REQUIREMENT = Below are records; the lines starting at the one with "597 210 25297" and ending at the one with "344 196 1.39" must be reproduced exactly, both included. Pictures must not appear.
DATA SUPPLIED section start
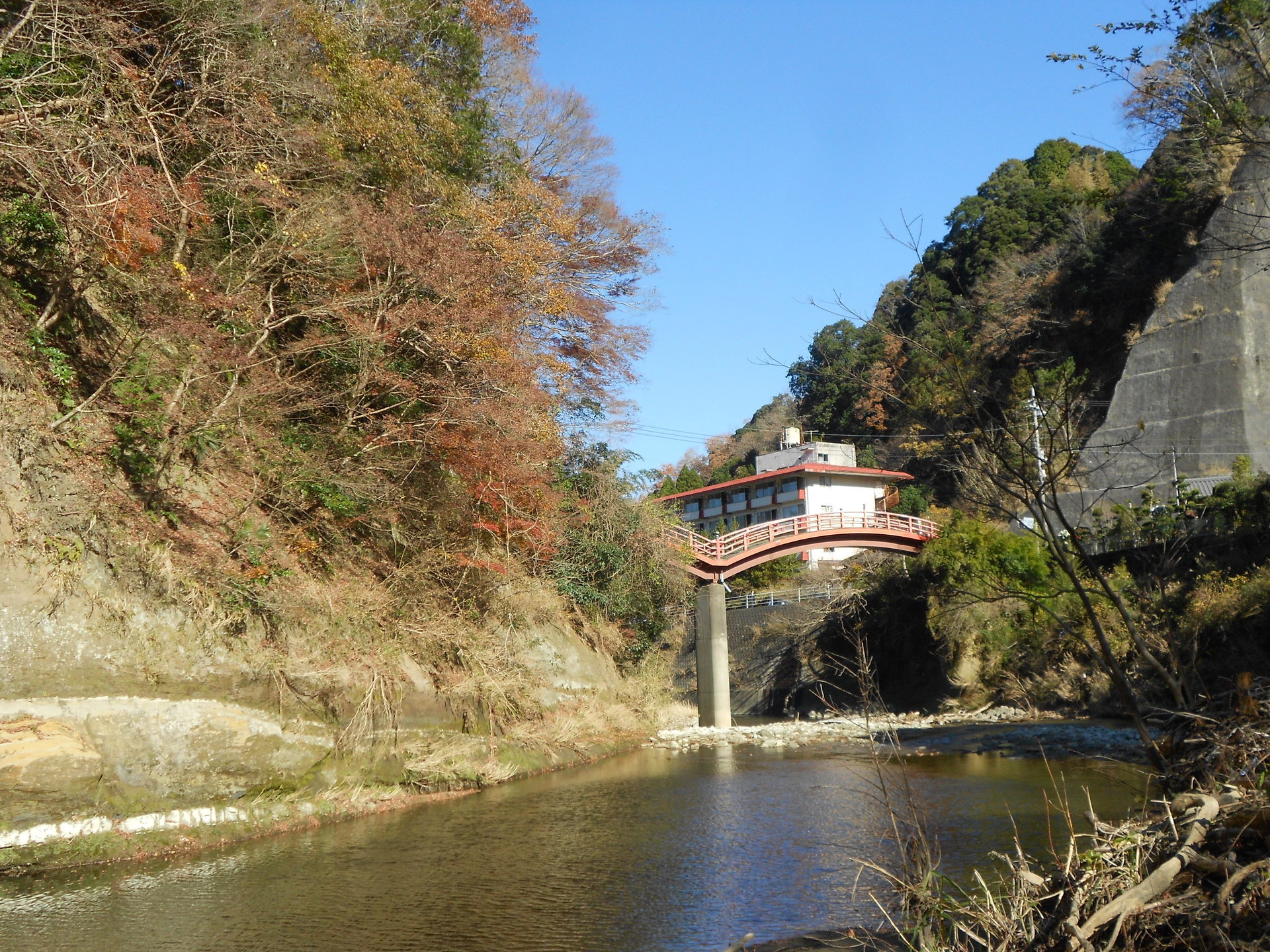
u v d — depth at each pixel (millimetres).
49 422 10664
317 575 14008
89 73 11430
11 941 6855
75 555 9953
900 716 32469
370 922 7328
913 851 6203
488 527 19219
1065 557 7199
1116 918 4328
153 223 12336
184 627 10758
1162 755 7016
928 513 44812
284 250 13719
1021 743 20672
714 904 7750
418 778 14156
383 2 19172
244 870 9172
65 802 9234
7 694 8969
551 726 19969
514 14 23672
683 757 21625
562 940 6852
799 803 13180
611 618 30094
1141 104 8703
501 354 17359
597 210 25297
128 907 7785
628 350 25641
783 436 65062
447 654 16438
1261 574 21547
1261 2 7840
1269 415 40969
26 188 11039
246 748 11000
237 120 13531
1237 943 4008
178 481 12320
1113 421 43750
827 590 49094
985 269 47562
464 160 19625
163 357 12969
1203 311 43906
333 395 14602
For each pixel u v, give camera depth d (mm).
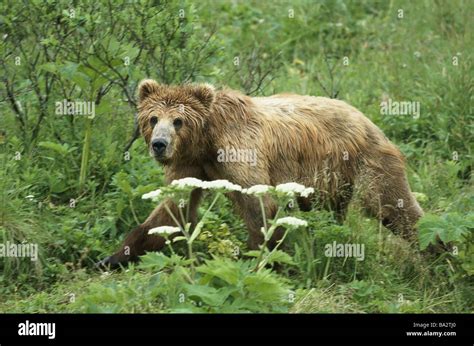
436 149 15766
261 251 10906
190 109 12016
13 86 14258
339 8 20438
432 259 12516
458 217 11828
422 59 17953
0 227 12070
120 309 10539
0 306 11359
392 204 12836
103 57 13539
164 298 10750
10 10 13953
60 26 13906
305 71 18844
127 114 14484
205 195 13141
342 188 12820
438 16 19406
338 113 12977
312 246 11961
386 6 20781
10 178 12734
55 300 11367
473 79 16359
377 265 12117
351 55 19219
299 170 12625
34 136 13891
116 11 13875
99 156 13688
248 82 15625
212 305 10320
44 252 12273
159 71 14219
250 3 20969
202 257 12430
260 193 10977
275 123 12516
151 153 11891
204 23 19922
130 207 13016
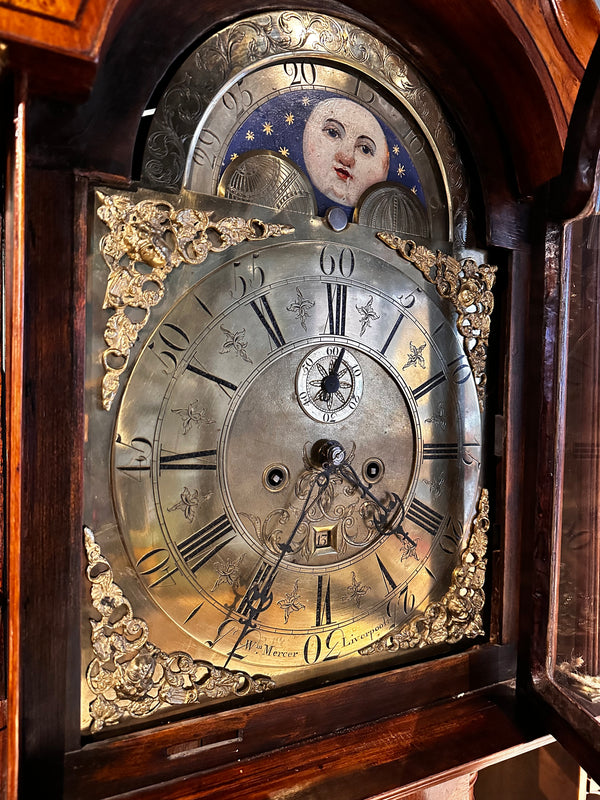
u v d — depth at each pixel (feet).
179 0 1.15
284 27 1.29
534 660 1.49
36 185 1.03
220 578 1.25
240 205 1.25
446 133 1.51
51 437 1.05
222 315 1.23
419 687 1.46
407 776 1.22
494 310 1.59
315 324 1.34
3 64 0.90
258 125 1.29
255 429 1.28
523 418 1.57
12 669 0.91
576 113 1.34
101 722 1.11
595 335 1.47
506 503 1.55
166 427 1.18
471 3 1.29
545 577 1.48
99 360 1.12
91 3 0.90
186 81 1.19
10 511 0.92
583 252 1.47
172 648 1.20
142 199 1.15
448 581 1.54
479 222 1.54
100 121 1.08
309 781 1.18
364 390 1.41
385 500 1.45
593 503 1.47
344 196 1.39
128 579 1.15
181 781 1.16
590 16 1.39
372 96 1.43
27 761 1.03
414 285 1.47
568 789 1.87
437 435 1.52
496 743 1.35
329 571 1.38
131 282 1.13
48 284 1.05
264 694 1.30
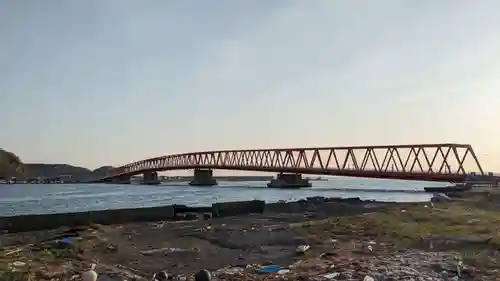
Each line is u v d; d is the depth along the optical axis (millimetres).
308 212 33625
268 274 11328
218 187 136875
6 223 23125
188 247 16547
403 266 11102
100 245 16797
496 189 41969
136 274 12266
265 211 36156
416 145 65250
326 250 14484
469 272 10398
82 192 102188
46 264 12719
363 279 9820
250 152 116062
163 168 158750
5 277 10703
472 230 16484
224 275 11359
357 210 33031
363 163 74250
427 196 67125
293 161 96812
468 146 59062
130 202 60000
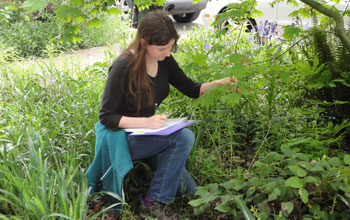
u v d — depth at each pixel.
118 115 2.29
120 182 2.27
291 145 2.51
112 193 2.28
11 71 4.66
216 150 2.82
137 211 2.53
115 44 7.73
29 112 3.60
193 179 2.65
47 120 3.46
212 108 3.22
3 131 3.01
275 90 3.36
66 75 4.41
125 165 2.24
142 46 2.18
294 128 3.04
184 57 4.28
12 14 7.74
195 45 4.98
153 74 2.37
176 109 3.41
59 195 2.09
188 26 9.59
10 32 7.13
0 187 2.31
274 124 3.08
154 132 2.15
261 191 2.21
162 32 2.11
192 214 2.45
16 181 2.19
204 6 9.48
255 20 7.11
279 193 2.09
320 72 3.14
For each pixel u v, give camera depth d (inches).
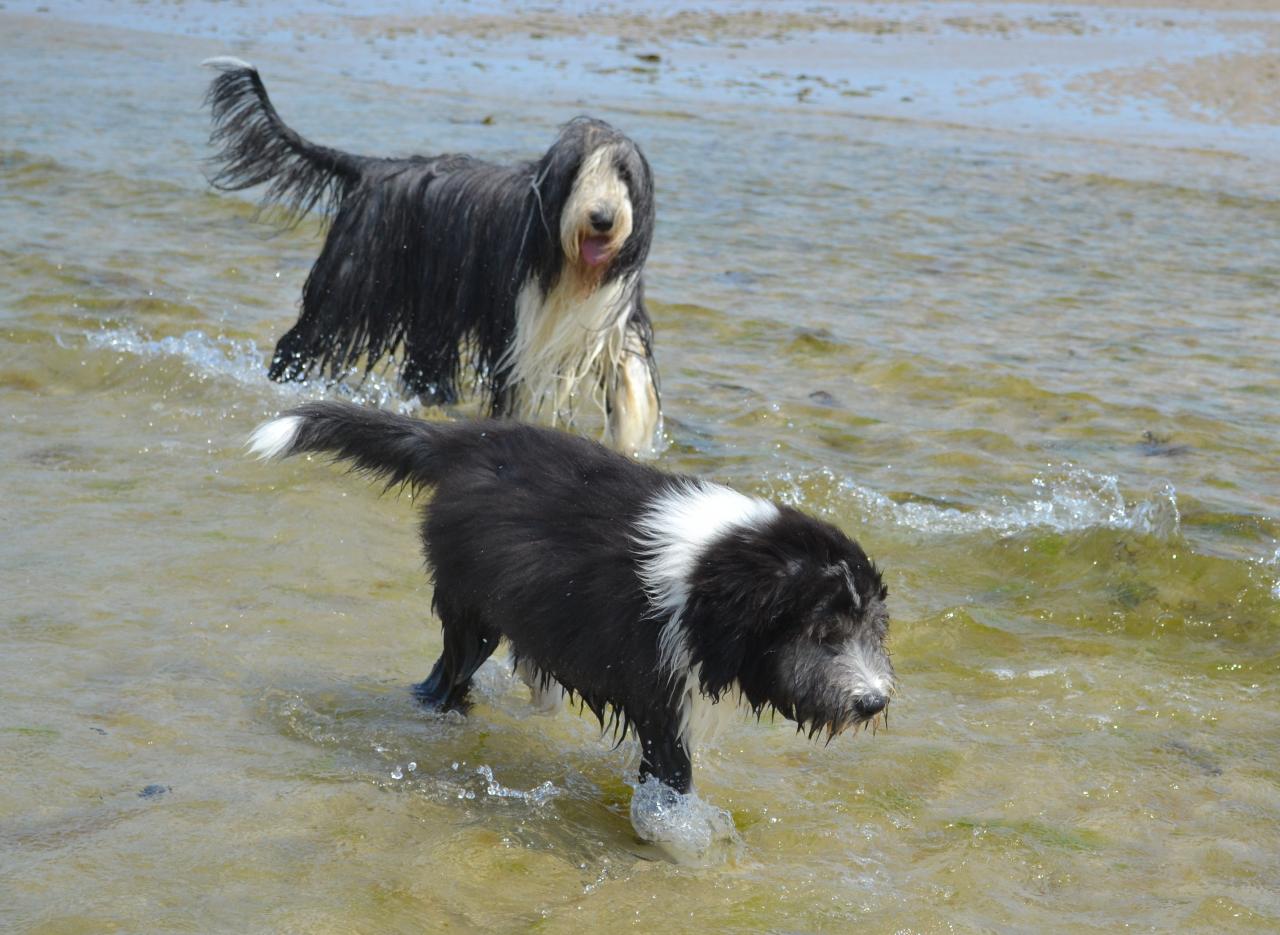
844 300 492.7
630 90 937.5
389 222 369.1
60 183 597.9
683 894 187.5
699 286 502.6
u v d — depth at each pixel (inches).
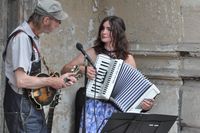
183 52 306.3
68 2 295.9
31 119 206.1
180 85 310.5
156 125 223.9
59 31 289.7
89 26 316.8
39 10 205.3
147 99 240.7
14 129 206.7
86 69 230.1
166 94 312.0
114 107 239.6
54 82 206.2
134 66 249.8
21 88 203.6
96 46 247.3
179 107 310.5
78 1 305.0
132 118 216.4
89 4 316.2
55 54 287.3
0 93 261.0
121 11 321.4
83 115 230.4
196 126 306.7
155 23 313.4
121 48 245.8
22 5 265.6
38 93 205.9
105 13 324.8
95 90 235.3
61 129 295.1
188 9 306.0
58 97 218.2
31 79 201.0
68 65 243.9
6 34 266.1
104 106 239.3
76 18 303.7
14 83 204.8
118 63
DATA SUPPLIED section end
RESPONSE TO THIS EXERCISE =
597 210 25297
128 907 7785
628 350 25641
783 436 65062
447 654 16438
1261 574 21547
1261 2 7840
1269 415 40969
26 188 11039
246 748 11000
237 120 13531
1237 943 4008
178 481 12320
1113 421 43750
827 590 49094
985 269 47562
464 160 19625
163 357 12969
1203 311 43906
333 395 14602
For each pixel u v, give camera depth d (mm).
436 149 15766
261 251 10906
190 109 12016
13 86 14258
339 8 20438
432 259 12516
458 217 11828
422 59 17953
0 227 12070
120 309 10539
0 306 11359
392 204 12836
103 57 13539
164 298 10750
10 10 13953
60 26 13906
305 71 18844
127 114 14484
205 195 13141
342 188 12820
438 16 19406
338 113 12977
312 246 11961
386 6 20781
10 178 12734
55 300 11367
473 79 16359
377 265 12117
351 55 19219
299 170 12625
34 136 13891
116 11 13875
99 156 13688
248 82 15625
212 305 10320
44 252 12273
159 71 14219
250 3 20969
202 257 12430
260 193 10977
275 123 12516
151 153 11891
204 23 19922
130 207 13016
u v d — depth at each pixel (feet).
179 0 1.15
284 27 1.29
534 660 1.49
36 185 1.03
220 578 1.25
240 205 1.25
446 133 1.51
51 437 1.05
222 315 1.23
419 687 1.46
407 776 1.22
494 310 1.59
315 324 1.34
3 64 0.90
258 125 1.29
255 429 1.28
523 418 1.57
12 669 0.91
576 113 1.34
101 722 1.11
595 335 1.47
506 503 1.55
166 427 1.18
471 3 1.29
545 577 1.48
99 360 1.12
91 3 0.90
186 81 1.19
10 511 0.92
583 252 1.47
172 648 1.20
142 199 1.15
448 581 1.54
479 222 1.54
100 121 1.08
309 781 1.18
364 390 1.41
385 500 1.45
593 503 1.47
344 196 1.39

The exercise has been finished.